### Testo di studio

+ + + + + + +

Morti sul lavoro. L'appello disperato di una madre alla stampa
Le morti sul lavoro, o meglio definirli gli omicidi per il profitto sono un argomento tabù, la cattiva coscienza di media, istituzioni e politica.
I media si limitano a dare il macabro bollettino, politici e sindacalisti ci propinano le solite dichiarazioni di circostanza e con i consueti appelli a "fare più controlli".
Da anni è così. Così ogni anno 1000 lavoratori, una media di 3 al giorno, muoiono per i profitti del padronato, incurante delle misure si sicurezza, considerate un costo.
Non fa notizia, almeno non sulle prime pagine dei giornali e in apertura dei Tg, la vicenda di una madre di Perugia, Lena Dodaj, che si è incatenata ad una fontana per chiedere giustizia. Suo figlio Maringleno Dodaj, è morto all'età di 25 anni, il 18 novembre del 2011, dopo essere precipitato dal tetto di una ditta di Narni Scalo.
Come ha riferito l'Ansa Lena ha lanciato un "appello a tutta la stampa nazionale perché voi siete la voce dei cittadini. Siamo vittime della magistratura" c'è scritto sullo striscione.

+ + + + + + +

### Cosa serve
Come prosegue l'articolo sulle morti sul lavoro e sull'appello di Lena Dodaj? Scrivine il seguito a partire dall'ultima frase riportata.

+ + + + + + +

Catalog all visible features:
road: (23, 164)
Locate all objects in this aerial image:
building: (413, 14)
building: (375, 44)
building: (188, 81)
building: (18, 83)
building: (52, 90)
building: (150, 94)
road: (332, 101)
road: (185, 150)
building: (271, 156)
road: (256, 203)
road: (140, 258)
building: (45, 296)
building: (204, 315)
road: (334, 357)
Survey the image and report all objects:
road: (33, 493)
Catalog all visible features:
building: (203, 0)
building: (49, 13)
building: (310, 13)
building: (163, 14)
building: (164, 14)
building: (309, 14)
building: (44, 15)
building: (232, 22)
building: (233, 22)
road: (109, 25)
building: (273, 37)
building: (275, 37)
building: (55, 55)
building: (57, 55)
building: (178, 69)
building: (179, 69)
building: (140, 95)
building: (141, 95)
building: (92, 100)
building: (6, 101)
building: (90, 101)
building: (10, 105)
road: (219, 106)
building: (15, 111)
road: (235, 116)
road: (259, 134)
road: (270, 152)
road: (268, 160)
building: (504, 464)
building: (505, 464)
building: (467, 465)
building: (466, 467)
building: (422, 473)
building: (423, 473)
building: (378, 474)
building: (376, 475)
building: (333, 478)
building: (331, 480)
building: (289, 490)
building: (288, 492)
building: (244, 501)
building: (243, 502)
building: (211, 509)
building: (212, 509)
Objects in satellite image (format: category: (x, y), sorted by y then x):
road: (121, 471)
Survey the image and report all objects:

+ + + + + + +

### Spazio risposta
“Chiedo che il Ministero intervenga sulla vicenda raccapricciante di mio figlio. La magistratura ha sempre ignorato l’omicidio di mio figlio e i nostri appelli. Mio figlio è stato ucciso disteso sul pavimento nudo, umiliato vivo e da morto. Una scena dell’orrore”, ha denunciato ancora la donna.
Nessuno ha ascoltato la voce di Lena, né un politico, né un sindacalista sempre pronti al tweet compulsivo quando si tratta di argomenti inutili.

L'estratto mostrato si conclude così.